■ **WHAT YOU HAVE TO DO**
An exact copy of the data is required, with no pictures in it.

■ **Extracted page text data**
---*---
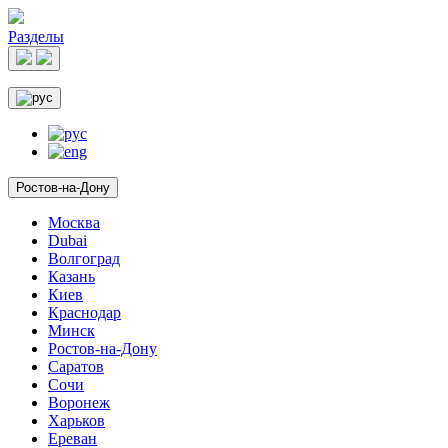
Разделы
Ростов-на-Дону
Москва
Dubai
Волгоград
Казань
Киев
Краснодар
Минск
Ростов-на-Дону
Саратов
Сочи
Воронеж
Харьков
Ереван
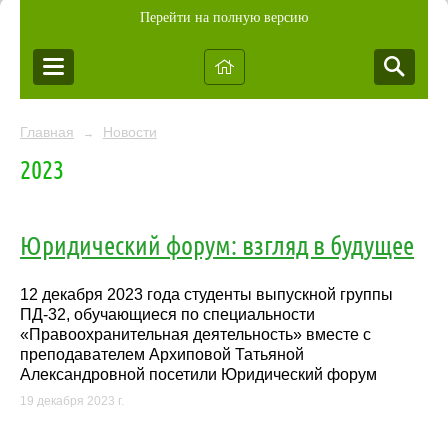
Перейти на полную версию
Главная
Новости
→
2023
Юридический форум: взгляд в будущее
12 декабря 2023 года студенты выпускной группы
ПД-32, обучающиеся по специальности
«Правоохранительная деятельность» вместе с
преподавателем Архиповой Татьяной
Александровной посетили Юридический форум
19 декабря 2023 г.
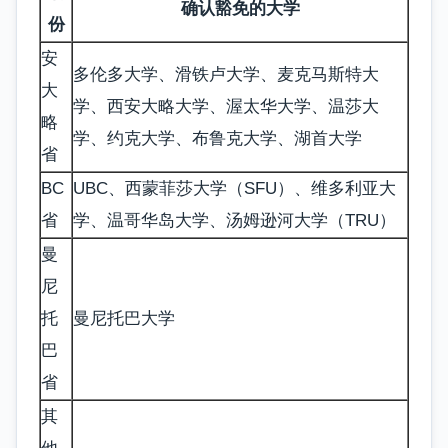
确认豁免的大学
份
安
多伦多大学、滑铁卢大学、麦克马斯特大
大
学、西安大略大学、渥太华大学、温莎大
略
学、约克大学、布鲁克大学、湖首大学
省
BC
UBC、西蒙菲莎大学（SFU）、维多利亚大
省
学、温哥华岛大学、汤姆逊河大学（TRU）
曼
尼
托
曼尼托巴大学
巴
省
其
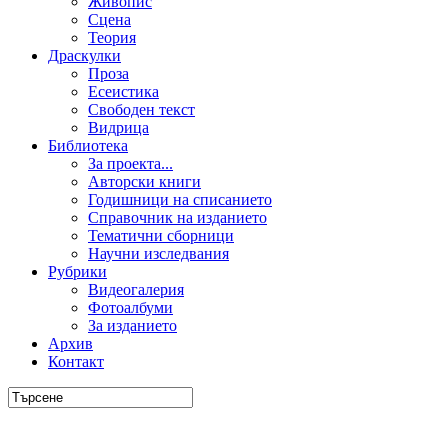
Живопис
Сцена
Теория
Драскулки
Проза
Есеистика
Свободен текст
Видрица
Библиотека
За проекта...
Авторски книги
Годишници на списанието
Справочник на изданието
Тематични сборници
Научни изследвания
Рубрики
Видеогалерия
Фотоалбуми
За изданието
Архив
Контакт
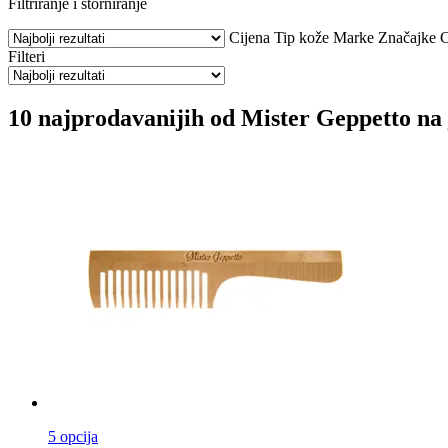
Filtriranje i storniranje
Cijena
Tip kože
Marke
Značajke
C
Filteri
10 najprodavanijih od Mister Geppetto na
5 opcija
---*---
■ **ANSWER TO THE PROBLEM**
Разделы
Ростов-на-Дону
Москва
Dubai
Волгоград
Казань
Киев
Краснодар
Минск
Ростов-на-Дону
Саратов
Сочи
Воронеж
Харьков
Ереван
Перейти на полную версию
Главная
Новости
→
2023
Юридический форум: взгляд в будущее
12 декабря 2023 года студенты выпускной группы
ПД-32, обучающиеся по специальности
«Правоохранительная деятельность» вместе с
преподавателем Архиповой Татьяной
Александровной посетили Юридический форум
19 декабря 2023 г.
确认豁免的大学
份
安
多伦多大学、滑铁卢大学、麦克马斯特大
大
学、西安大略大学、渥太华大学、温莎大
略
学、约克大学、布鲁克大学、湖首大学
省
BC
UBC、西蒙菲莎大学（SFU）、维多利亚大
省
学、温哥华岛大学、汤姆逊河大学（TRU）
曼
尼
托
曼尼托巴大学
巴
省
其
Живопис
Сцена
Теория
Драскулки
Проза
Есеистика
Свободен текст
Видрица
Библиотека
За проекта...
Авторски книги
Годишници на списанието
Справочник на изданието
Тематични сборници
Научни изследвания
Рубрики
Видеогалерия
Фотоалбуми
За изданието
Архив
Контакт
Filtriranje i storniranje
Cijena
Tip kože
Marke
Značajke
C
Filteri
10 najprodavanijih od Mister Geppetto na
5 opcija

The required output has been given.